Une épreuve redoutée qui sanctionne un enseignement spécifique à la France : celui de la philosophie. En terminale, la discipline est obligatoire pour tous les lycéens, à raison de huit heures par semaine pour la section littéraire, quatre heures pour la section économique et social, trois heures en section scientifique et deux heures pour les filières techniques. Chaque année, 650 000 lycéens y sont confrontés. "Cet enseignement a l’ambition de poser les premiers éléments de la culture et du raisonnement en philosophie […], il vise à développer d’abord la capacité de ‘réflexion personnelle’", notait en 2006 Mark Sherringham, inspecteur de l’Éducation nationale dans la revue de l’inspection générale.
Forger une "réflexion personnelle". C’est là que se situe la particularité de l’enseignement philosophique à la française. Car nombre de pays européens imposent, au lycée, un enseignement de la philosophie sous forme d’histoire des idées, dispensé par des professeurs d’histoire, comme en Italie, ou d’histoire de la philosophie, comme en Espagne. D’autres pays proposent ce même type de cours en option, comme en Allemagne, en Suisse ou en Suède. "Seul l’enseignement dispensé au Portugal est proche du nôtre, affirme Simon Perrier, professeur et président de l’association des professeurs de philosophie. Mais dans la plupart des pays, il s’agit souvent d’une présentation chronologique ou d’une succession d’idées philosophiques très lacunaires. Parfois, il s’agit d’une philosophie instrumentalisée par une morale teintée de religion", poursuit l’enseignant.
"Citoyen éclairé"
La conception de l’enseignement philosophique en France - obligatoire au lycée depuis 1808 - est directement héritée des philosophes des "Lumières", prônant notamment une universalité de la capacité de penser. Une manière de former des "citoyens éclairés" capables d’esprit critique. Dans ce sens, le programme de terminale "porte sur des notions que tout le monde peut comprendre, comme le bonheur, la justice, le travail, etc., affirme Simon Perrier. L’objectif est d’amener les élèves à réfléchir sur des acquis familiaux, sociaux ou scolaires. Il s’agit de les faire entrer dans une démarche philosophique, notamment en leur faisant rencontrer des textes et idées de philosophes."
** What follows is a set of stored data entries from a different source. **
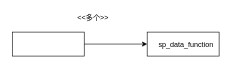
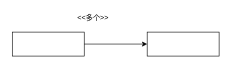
  <mxCell id="0" />
  <mxCell id="1" parent="0" />
  <mxCell id="2" value="" style="rounded=0;whiteSpace=wrap;html=1;" parent="1" vertex="1"><mxGeometry x="20" y="53" width="120" height="40" as="geometry" /></mxCell>
  <mxCell id="3" value="" style="rounded=0;whiteSpace=wrap;html=1;" parent="1" vertex="1"><mxGeometry x="245" y="53" width="120" height="40" as="geometry" /></mxCell>
  <mxCell id="4" value="" edge="1" parent="1" source="2" target="3" as="geometry"><mxGeometry relative="1" as="geometry" /></mxCell>
- <mxCell id="5" value="sp_data_function" style="text;align=center;verticalAlign=middle;resizable=0;points=[];" parent="1" vertex="1"><mxGeometry x="260" y="65.5" width="100" height="15" as="geometry" /></mxCell>
  <mxCell id="6" value="&lt;&lt;多个&gt;&gt;" style="text;align=center;verticalAlign=middle;resizable=0;points=[];" parent="1" vertex="1"><mxGeometry x="125" y="20.5" width="60" height="15" as="geometry" /></mxCell>
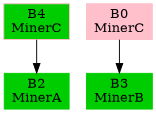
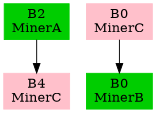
  digraph {
    rankdir=TB
    node [color=green3 shape=box style=filled]
    n1 [label="B2\nMinerA"]
-   n2 [label="B3\nMinerB"]
-   n3 [color=pink label="B4\nMinerC" fillcolor=green3]
+   n2 [label="B0\nMinerB"]
+   n3 [color=pink label="B4\nMinerC"]
    n4 [color=pink label="B0\nMinerC"]
-   n3 -> n1
+   n1 -> n3
    n4 -> n2
  }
Un enseignement, qui, selon Pierre-Henri Travoillot, président du Collège de philosophie à la Sorbonne, participe à un rapport particulier des Français à la question philosophique. "En France, la philosophie s’inscrit dans une culture très accessible : nos philosophes sont souvent écrivains, comme Jean-Paul Sartre. En Allemagne par exemple, il s’agit souvent d’érudits qui produisent des écrits difficilement compréhensibles", précise le professeur. Du coup, un certain nombre de personnes, qui ont pris goût à la vie littéraire, suivent désormais cours et débats proposés un peu partout en France. "Je suis estomaqué du nombre et de la qualité des rencontres philosophiques organisées jusque dans de tous petits villages en France, poursuit l'universitaire. Elles rencontrent un succès fou. S’il y a une raison d’être optimiste pour la France, c’est bien celle-ci."